Андрей Пышный, в 2004 году — первый заместитель председателя правления Ощадбанка

Андрей Пышный, в 2004 году — первый заместитель председателя правления Ощадбанка

Я рад, что у нас был уникальный опыт 2004 года. Уверен, что мои коллеги разделят это убеждение. Радость объясняется тем, что кризис был успешно локализован. Если бы не были предприняты жесткие, своевременные и даже харизматичные меры, мой оптимизм сейчас не был бы таким ярким.

Перед осенне-зимними проблемами состоялась генеральная репетиция. Летом 2004 года в России случился банковский кризис, который имел отголоски в Украине. Пострадали наши банки, которые держали большие остатки на корсчетах в рублях. Национальный банк в тех условиях принял ряд упреждающих мер. Благодаря россиянам было создано некое подобие учебника по преодолению критических ситуаций. К тому же, мы получили соответствующий психологический настрой.

В Украине кризисные явления развивались не одномоментно. Сначала осенью 2004 года возникла проблема с валютой. Часть ликвидности должна была уходить на покупку наличных долларов, чтобы обеспечить стабильность курса. Политическое напряжение возрастало, и банки стали постепенно сворачивать активные операции. В первую очередь, это вылилось в ограничение лимитов по работе друг с другом. Позже сократились объемы кредитования клиентов. В конце ноября некоторые наши клиенты жаловались на неплатежи в банке «Аваль».

Это произошло еще до пика кризиса, который наступил в ноябре. Формировалась критическая масса факторов, детонированная съездом в Северодо-нецке, выступлениями Президента и лидеров политических партий, которые вместо урегулирования ситуации и поддержки банков решили заняться взаимной критикой.

Началось все с Луганской и Донецкой областей. Постепенно кризис распространился на западные регионы, с той разницей, что там обошлось без истерии. Это было в четверг-пятницу, незадолго до съезда в Северодонецке. Начальник Луганского регионального управления Ощадбанка позвонил мне и доложил, что у них идет стратегический отток наличности через сеть банкоматов. Приходилось инкассировать банкоматы два-три раза в день. В субботу мне позвонил Арсений Яценюк и спросил, что у нас в Луганске. Я связался с начальником регионального управления. Он ответил, что проблема только усугубилась — выплаты по платежным карточкам через сеть банкоматов прекратили Пра-вэкс-Банк, «Аваль» и Приватбанк. Естественно, весь поток клиентов хлынул в банкоматы Ощадбанка.

Параллельно в пятницу-субботу начали выстраиваться очереди в наших отделениях. Постепенно банк столкнулся с тем, что наша пропускная способность не позволяла обслуживать всех желающих. Начался истерический лавинообразный процесс.

Позиция Ощадбанка была такова: не допустить повторения ситуации, когда перестали выплачивать вклады граждан в Сбербанке СССР. Мы помнили, что именно этот факт нанес наибольший урон нашей репутации. Любой негатив имел бы синергетический эффект — недовольство поднялось бы из самой души наших вкладчиков: «Вот, опять!»

....

→ Обязательное задание
Перескажите короче или оформите списком абзац текста о банковском кризисе 2004 года, который начинается словами «В Украине кризисные явления», и сохраните его основные факты.

....

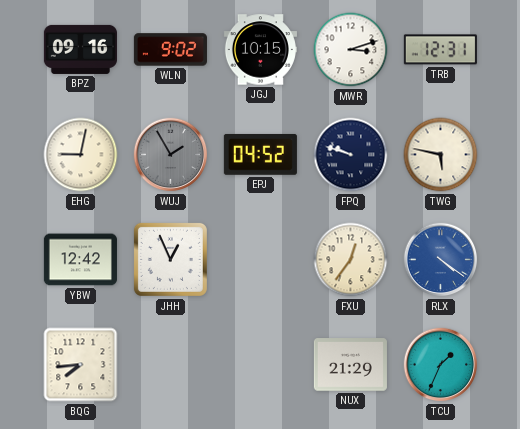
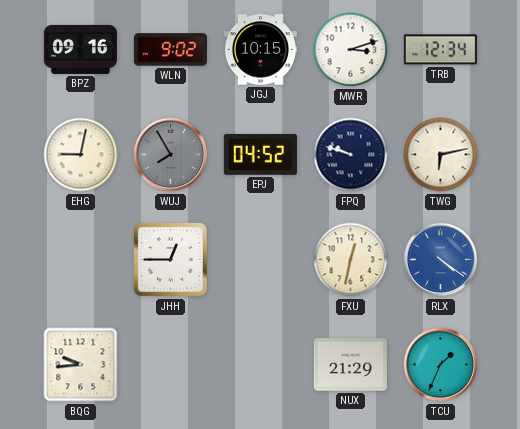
TRB: 12:31 -> 12:34
WUJ: 1:55 -> 7:55
TWG: 5:47 -> 6:13
YBW: 12:42 -> none
JHH: 12:56 -> 12:45
FXU: 12:36 -> 12:32
BQG: 7:44 -> 9:44
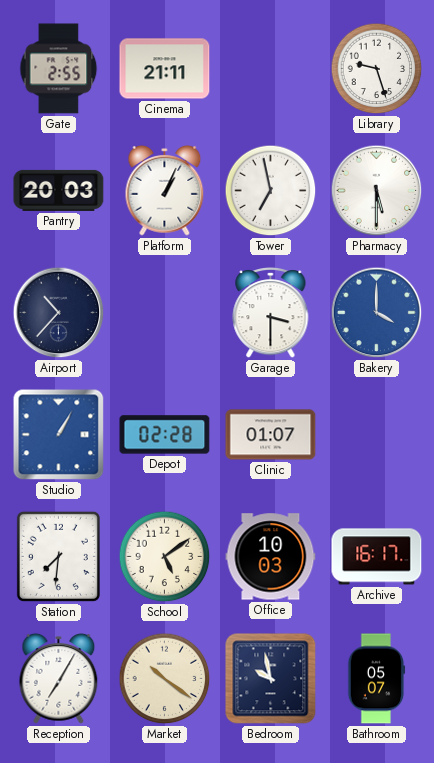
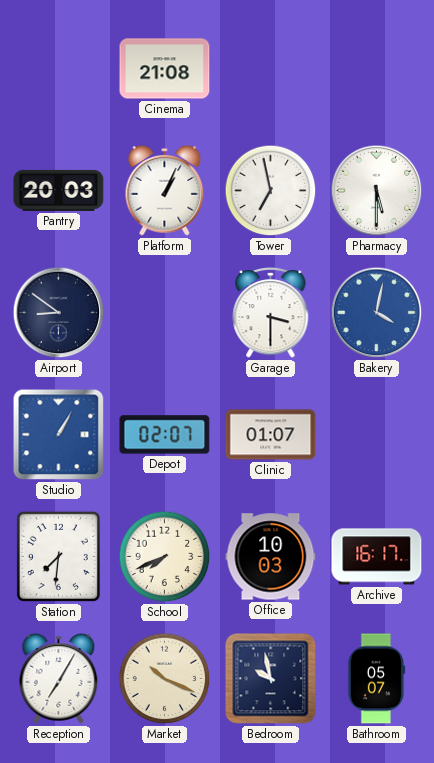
Gate: 2:55 -> none
Cinema: 21:11 -> 21:08
Library: 9:27 -> none
Airport: 10:37 -> 8:51
Bakery: 4:00 -> 4:02
Depot: 02:28 -> 02:07
School: 5:09 -> 7:41
Market: 10:21 -> 10:19
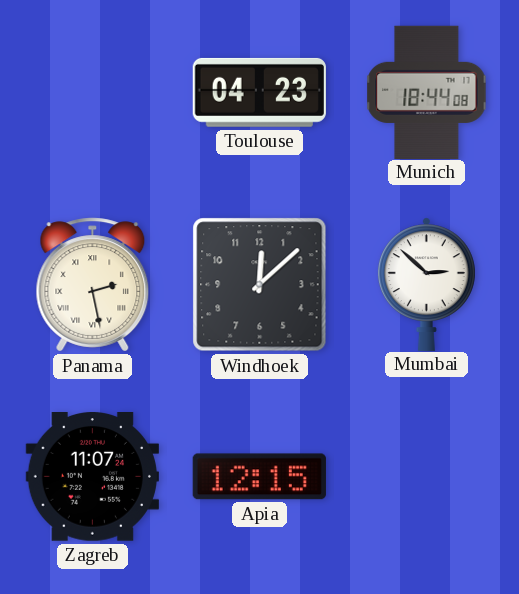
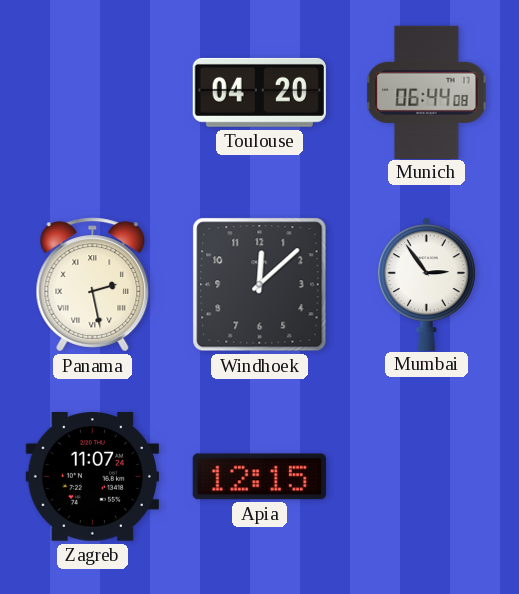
Toulouse: 04:23 -> 04:20
Munich: 18:44 -> 06:44
Mumbai: 2:52 -> 2:54
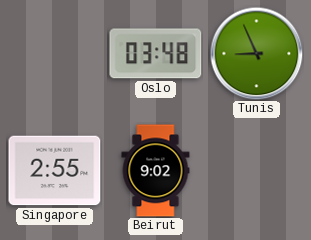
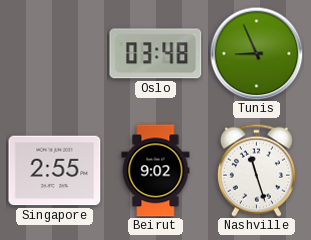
Nashville: none -> 11:27
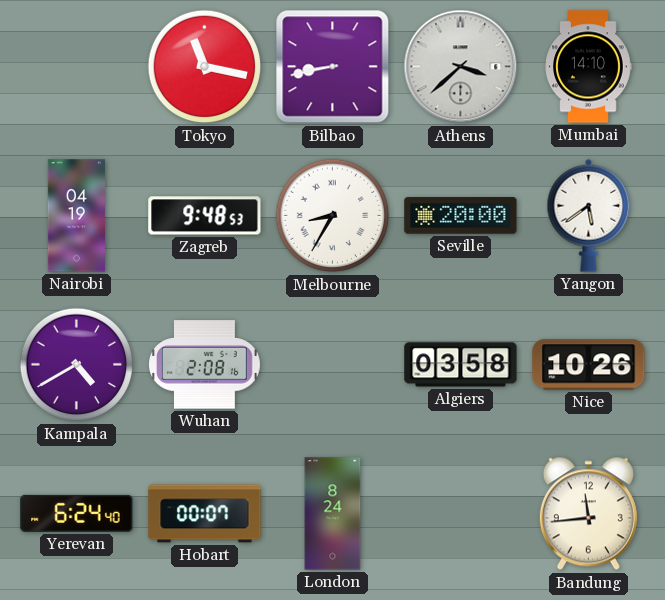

....

→ Образец ответа
- Кризисные явления в Украине развивались постепенно.
- Осенью 2004 года возникла проблема с валютой: часть ликвидности уходила на покупку наличных долларов, чтобы удержать курс.
- Политическое напряжение росло, и банки сворачивали активные операции. Сначала они ограничили лимиты на работу друг с другом, затем сократили кредитование клиентов.
- В конце ноября некоторые клиенты жаловались на неплатежи в банке «Аваль».